En 1989, peu après les coups de feu dans la galerie et la célébrité qui s’ensuit, Xiao L. se retire un temps de la scène artistique et déménage à Sydney. Elle retourne à Hangzhou en 1997 puis s’installe définitivement à Beijing en 2003, où elle passe aujourd’hui une partie de son temps.
Xiao L. a la réputation d’utiliser son corps comme un support et de faire graviter ses performances autour de son expérience personnelle et des luttes de pouvoir, plus particulièrement des rapports complexes entre hommes et femmes. Ces dynamiques s’incarnent souvent dans des œuvres dramatiques, puissantes et troublantes, parmi lesquelles son installation vidéo Sperm (2006), qui raconte sa tentative avortée de recourir à une fécondation in vitro.
En 2003, Xiao L. réalise 15 Qiāng Cóng 1989 dào 2003 [15 coups de feu de 1989 à 2003], un audacieux ensemble d’œuvres qu’elle décrit comme un virage artistique et personnel. Il rappelle sa première performance, ainsi que la recherche collective des quatorze années de travail artistique qui ont suivi.
Pour sa performance Qīngxǐ [Purge] à la 55e Biennale de Venise en 2013, dans le cadre d’une exposition chinoise parallèle intitulée Grand Canal conçue par Xiao Ge, Xiao L. fait venir un grand seau de boue extraite du Grand Canal à Beijing dans le but de se faire un massage Tui Na taoïste et ainsi éliminer métaphoriquement les toxines de son corps nu.
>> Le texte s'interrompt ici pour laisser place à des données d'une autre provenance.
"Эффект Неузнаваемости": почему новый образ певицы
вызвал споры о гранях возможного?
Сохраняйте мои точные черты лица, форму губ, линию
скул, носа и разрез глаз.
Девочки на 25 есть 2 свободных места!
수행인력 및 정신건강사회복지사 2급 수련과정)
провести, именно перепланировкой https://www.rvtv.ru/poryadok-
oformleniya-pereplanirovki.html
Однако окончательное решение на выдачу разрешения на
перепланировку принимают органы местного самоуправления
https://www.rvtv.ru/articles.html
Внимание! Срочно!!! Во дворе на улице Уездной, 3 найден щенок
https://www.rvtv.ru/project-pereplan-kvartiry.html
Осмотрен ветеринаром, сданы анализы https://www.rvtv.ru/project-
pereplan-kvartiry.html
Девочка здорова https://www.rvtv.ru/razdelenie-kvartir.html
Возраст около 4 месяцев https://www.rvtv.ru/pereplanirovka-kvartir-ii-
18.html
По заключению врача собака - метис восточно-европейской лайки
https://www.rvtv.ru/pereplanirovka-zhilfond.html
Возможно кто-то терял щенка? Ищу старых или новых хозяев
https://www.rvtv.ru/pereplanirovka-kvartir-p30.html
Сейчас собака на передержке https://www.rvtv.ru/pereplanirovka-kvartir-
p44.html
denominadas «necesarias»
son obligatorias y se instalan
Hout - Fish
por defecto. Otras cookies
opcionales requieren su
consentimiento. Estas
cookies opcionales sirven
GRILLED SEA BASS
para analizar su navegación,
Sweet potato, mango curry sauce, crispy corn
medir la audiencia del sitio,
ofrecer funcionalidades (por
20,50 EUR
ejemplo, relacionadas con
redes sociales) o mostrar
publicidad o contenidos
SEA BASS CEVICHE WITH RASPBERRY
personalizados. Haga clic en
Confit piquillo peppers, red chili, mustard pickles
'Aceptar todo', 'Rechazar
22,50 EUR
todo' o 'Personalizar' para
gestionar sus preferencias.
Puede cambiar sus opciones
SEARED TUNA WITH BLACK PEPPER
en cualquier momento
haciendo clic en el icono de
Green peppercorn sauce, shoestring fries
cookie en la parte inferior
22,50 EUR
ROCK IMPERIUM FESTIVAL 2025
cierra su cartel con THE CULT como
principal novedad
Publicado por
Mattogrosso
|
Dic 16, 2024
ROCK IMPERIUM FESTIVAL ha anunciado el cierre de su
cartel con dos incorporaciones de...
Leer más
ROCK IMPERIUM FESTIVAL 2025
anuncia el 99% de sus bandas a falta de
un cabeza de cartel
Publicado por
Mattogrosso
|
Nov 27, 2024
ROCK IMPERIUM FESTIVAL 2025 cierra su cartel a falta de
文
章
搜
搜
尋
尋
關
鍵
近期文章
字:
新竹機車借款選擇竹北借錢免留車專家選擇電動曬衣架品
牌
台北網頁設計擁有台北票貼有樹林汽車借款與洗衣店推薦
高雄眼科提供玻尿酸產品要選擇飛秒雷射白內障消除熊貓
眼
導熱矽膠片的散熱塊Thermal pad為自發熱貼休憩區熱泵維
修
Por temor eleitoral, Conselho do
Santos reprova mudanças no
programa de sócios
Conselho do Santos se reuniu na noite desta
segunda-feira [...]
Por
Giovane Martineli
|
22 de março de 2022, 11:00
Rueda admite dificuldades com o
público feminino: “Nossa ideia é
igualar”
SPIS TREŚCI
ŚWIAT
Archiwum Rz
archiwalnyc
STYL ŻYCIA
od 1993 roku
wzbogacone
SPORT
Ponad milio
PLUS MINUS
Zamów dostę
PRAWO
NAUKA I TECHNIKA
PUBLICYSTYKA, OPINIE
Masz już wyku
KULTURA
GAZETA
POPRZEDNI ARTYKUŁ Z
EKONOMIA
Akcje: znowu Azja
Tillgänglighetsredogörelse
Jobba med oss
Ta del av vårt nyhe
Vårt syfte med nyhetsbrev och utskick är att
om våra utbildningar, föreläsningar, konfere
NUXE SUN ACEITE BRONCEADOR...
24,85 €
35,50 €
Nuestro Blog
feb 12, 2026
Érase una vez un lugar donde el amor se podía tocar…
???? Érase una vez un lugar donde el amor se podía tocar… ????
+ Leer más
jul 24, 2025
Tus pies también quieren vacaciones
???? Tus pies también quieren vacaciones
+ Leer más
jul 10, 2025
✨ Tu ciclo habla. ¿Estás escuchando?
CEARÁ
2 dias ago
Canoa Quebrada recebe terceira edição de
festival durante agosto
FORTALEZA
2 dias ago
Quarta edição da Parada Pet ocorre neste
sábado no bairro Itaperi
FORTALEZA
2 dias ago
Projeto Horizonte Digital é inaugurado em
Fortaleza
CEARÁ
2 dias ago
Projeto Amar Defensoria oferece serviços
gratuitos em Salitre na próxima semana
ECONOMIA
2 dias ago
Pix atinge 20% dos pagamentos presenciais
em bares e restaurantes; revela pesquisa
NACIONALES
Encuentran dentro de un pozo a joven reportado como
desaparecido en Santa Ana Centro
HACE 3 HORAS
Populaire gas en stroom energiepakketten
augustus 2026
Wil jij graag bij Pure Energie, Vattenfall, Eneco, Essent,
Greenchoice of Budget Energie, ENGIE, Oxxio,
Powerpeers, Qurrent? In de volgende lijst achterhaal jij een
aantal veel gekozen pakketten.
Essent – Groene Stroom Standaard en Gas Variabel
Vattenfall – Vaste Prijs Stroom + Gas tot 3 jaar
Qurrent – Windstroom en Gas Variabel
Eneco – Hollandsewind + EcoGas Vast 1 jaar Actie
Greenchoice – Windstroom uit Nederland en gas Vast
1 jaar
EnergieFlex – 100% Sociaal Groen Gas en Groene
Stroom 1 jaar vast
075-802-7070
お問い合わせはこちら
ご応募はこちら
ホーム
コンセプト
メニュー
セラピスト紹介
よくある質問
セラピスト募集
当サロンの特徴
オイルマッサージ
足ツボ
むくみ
Elle compte réaliser la performance dans une église de Venise, mais rencontre de la résistance de la part du site, qui décrète que la performance doit avoir lieu dehors. La veille de l’événement, le seau et son contenu disparaissent mystérieusement. Cela ne dissuade pas Xiao L. de réaliser sa performance : elle se déshabille dans l’église avant d’aller nager dans le canal ; pendant ce temps sont exposées dans l’église des feuilles de papier encadrées et badigeonnées d’huiles essentielles, représentant des toxines corporelles de l’artiste et leur analyse chimique.
Xiào lǔ : Yǔ hēi [Xiao Lu : impossible dialogue], une exposition fondatrice organisée par Claire Roberts et Xu Hong, est présentée début 2019 dans le cadre du festival de Sydney au centre d’art contemporain 4A, trente ans après la performance inaugurale de l’artiste. L’atelier international qui se tient en parallèle rassemble artistes, critiques et historiennes et historiens de l’art venu·e·s de Chine, d’Indonésie et de Singapour pour débattre de la question du genre dans la création. Cet esprit de résistance constitue encore aujourd’hui la force majeure de bien des œuvres de Xiao L. Elle reste l’une des rares femmes dont le travail a été célébré comme annonciateur de l’avènement de l’art contemporain en Chine à la fin des années 1980. Comme elle le dit, « même si vous m’oppressez et faites pression sur moi, je vous résisterai ».